Vasco and Depot Bookstore & Cafe owner Paul Lazzareschi initially allowed Cabral to keep the mural within the fence line of his space, but Equator Coffees co-founder Helen Russell created a path to have the mural placed on the wall of 34 Miller Ave. containing Urban Remedy, the back half of which serves as the commissary for Equator. It now sits alongside the historic, billboard-size Mt. Tamalpais Hikers Trail map.
Russell was joined at the event by Equator co-founder Brooke McDonnell, as well as Gravity Tavern co-owner Lara Trupelli, whose restaurant sits on the other side of the lane from 34 Miller. Mill Valley Lumber Yard co-owner Jan Mathews attended, and Russell said "Heroes" will make its way eventually to MVLY and later to Proof Lab in Tam Junction in an effort to make sure as many members of the community see it as possible.
Zoe Fry was on hand to expand on the group art project she led featuring a trio of free-standing doors in the Depot Plaza as a way to promote racial justice, with each door built around a timeline of racial inequity and systemic racism.

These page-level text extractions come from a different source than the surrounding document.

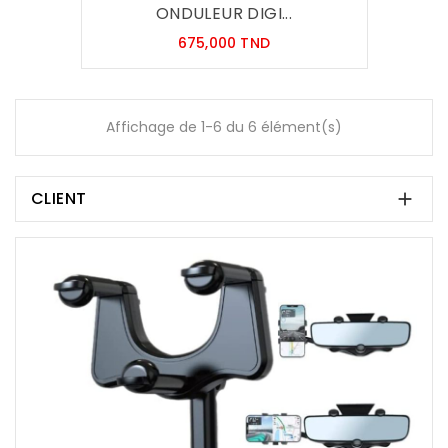
ONDULEUR DIGI...
Prix
675,000 TND
Affichage de 1-6 du 6 élément(s)
CLIENT
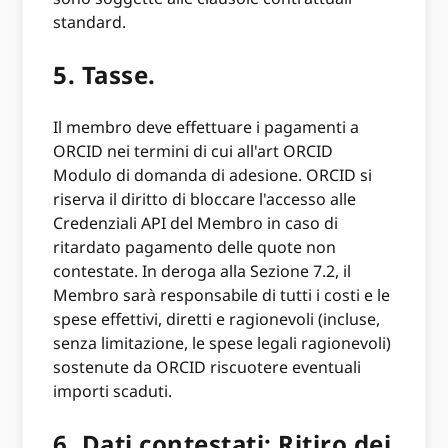
standard.
5.
Tasse.
Il membro deve effettuare i pagamenti a
ORCID nei termini di cui all'art ORCID
Modulo di domanda di adesione. ORCID si
riserva il diritto di bloccare l'accesso alle
Credenziali API del Membro in caso di
ritardato pagamento delle quote non
contestate. In deroga alla Sezione 7.2, il
Membro sarà responsabile di tutti i costi e le
spese effettivi, diretti e ragionevoli (incluse,
senza limitazione, le spese legali ragionevoli)
sostenute da ORCID riscuotere eventuali
importi scaduti.
6.
Dati contestati; Ritiro dei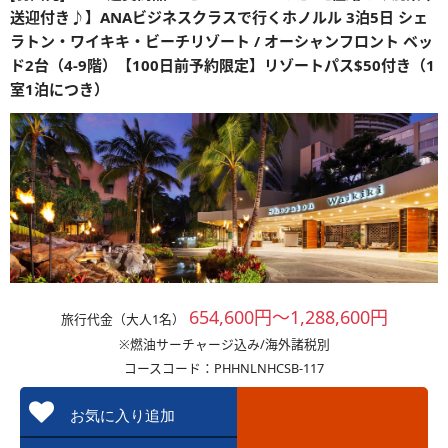
送迎付き♪】ANAビジネスクラスで行くホノルル 3泊5日 シェ
ラトン・ワイキキ・ビーチリゾート / オーシャンフロント ベッ
ド2台（4-9階）【100日前予約限定】リゾートパス$50付き（1
室1泊につき）
654,600円～1,288,600円
旅行代金（大人1名）
※燃油サーチャージ込み/海外諸税別
コースコード：PHHNLNHCSB-117
お気に入り追加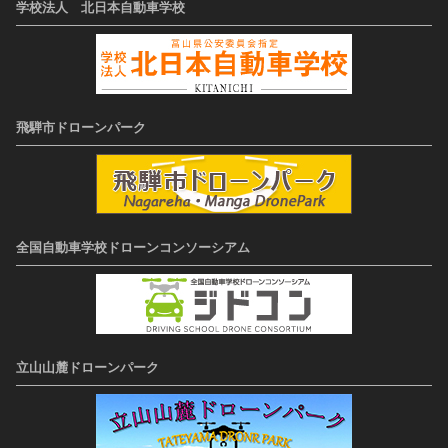
学校法人 北日本自動車学校
飛騨市ドローンパーク
全国自動車学校ドローンコンソーシアム
立山山麓ドローンパーク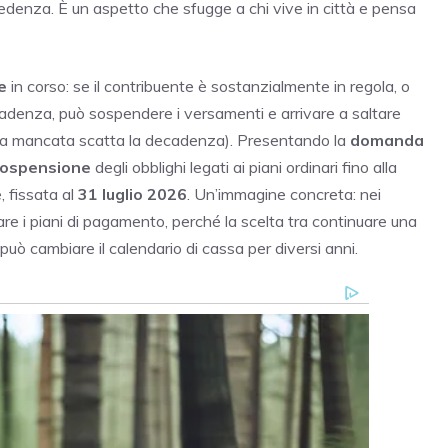
ecedenza. È un aspetto che sfugge a chi vive in città e pensa
e
in corso: se il contribuente è sostanzialmente in regola, o
adenza, può sospendere i versamenti e arrivare a saltare
a mancata scatta la decadenza). Presentando la
domanda
ospensione
degli obblighi legati ai piani ordinari fino alla
 fissata al
31 luglio 2026
. Un’immagine concreta: nei
are i piani di pagamento, perché la scelta tra continuare una
può cambiare il calendario di cassa per diversi anni.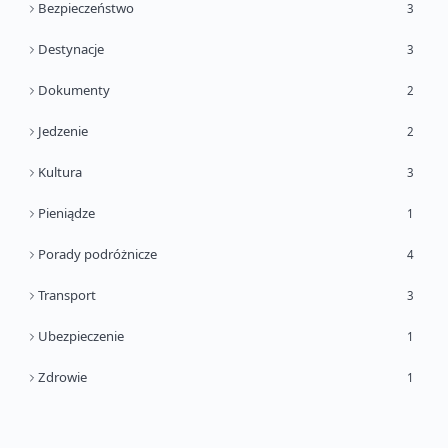
Bezpieczeństwo
3
Destynacje
3
Dokumenty
2
Jedzenie
2
Kultura
3
Pieniądze
1
Porady podróżnicze
4
Transport
3
Ubezpieczenie
1
Zdrowie
1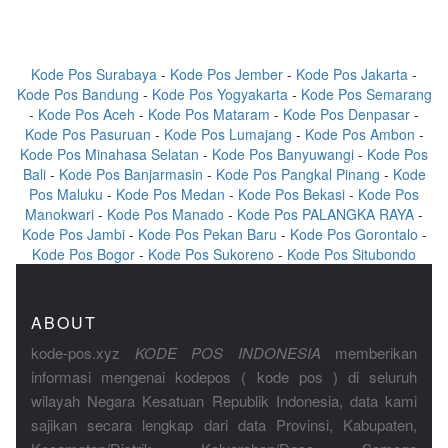
Kode Pos Surabaya
-
Kode Pos Jember
-
Kode Pos Jakarta
-
Kode Pos Bandung
-
Kode Pos Yogyakarta
-
Kode Pos Semarang
-
Kode Pos Aceh
-
Kode Pos Mataram
-
Kode Pos Denpasar
-
Kode Pos Pasuruan
-
Kode Pos Lumajang
-
Kode Pos Ambon
-
Kode Pos Minahasa Selatan
-
Kode Pos Banyuwangi
-
Kode Pos
Bali
-
Kode Pos Banjarmasin
-
Kode Pos Pangkal Pinang
-
Kode
Pos Maluku
-
Kode Pos Medan
-
Kode Pos Bekasi
-
Kode Pos
Manokwari
-
Kode Pos Manado
-
Kode Pos PALANGKA RAYA
-
Kode Pos Jambi
-
Kode Pos Pekan Baru
-
Kode Pos Gorontalo
-
Kode Pos Bogor
-
Kode Pos Sukoreno
-
Kode Pos Situbondo
ABOUT
kode-pos.xyz
KODE POS INDONESIA
memberikan
informasi mengenai kodepos ( kode pos ) di seluruh
wilayah Negara Kesatuan Republik Indonesia, data kami
sajikan secara lengkap dari data Provinsi, Kabupaten,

The mural celebration comes amidst an absolute surge of conscious activism and artistic energy in Mill Valley that has galvanized the community, from youth-fueled long overdue conversations on racial equity and policing in Mill Valley to a blossoming of inspired art. Cabral continued his work on the heels of the news that a Kentucky grand jury brought no charges against Louisville police for the March 13th death of Breonna Taylor, who was gunned down in her home during a no-knock raid connected to an ex-boyfriend. Cabral's Taylor mural remains in the plaza area.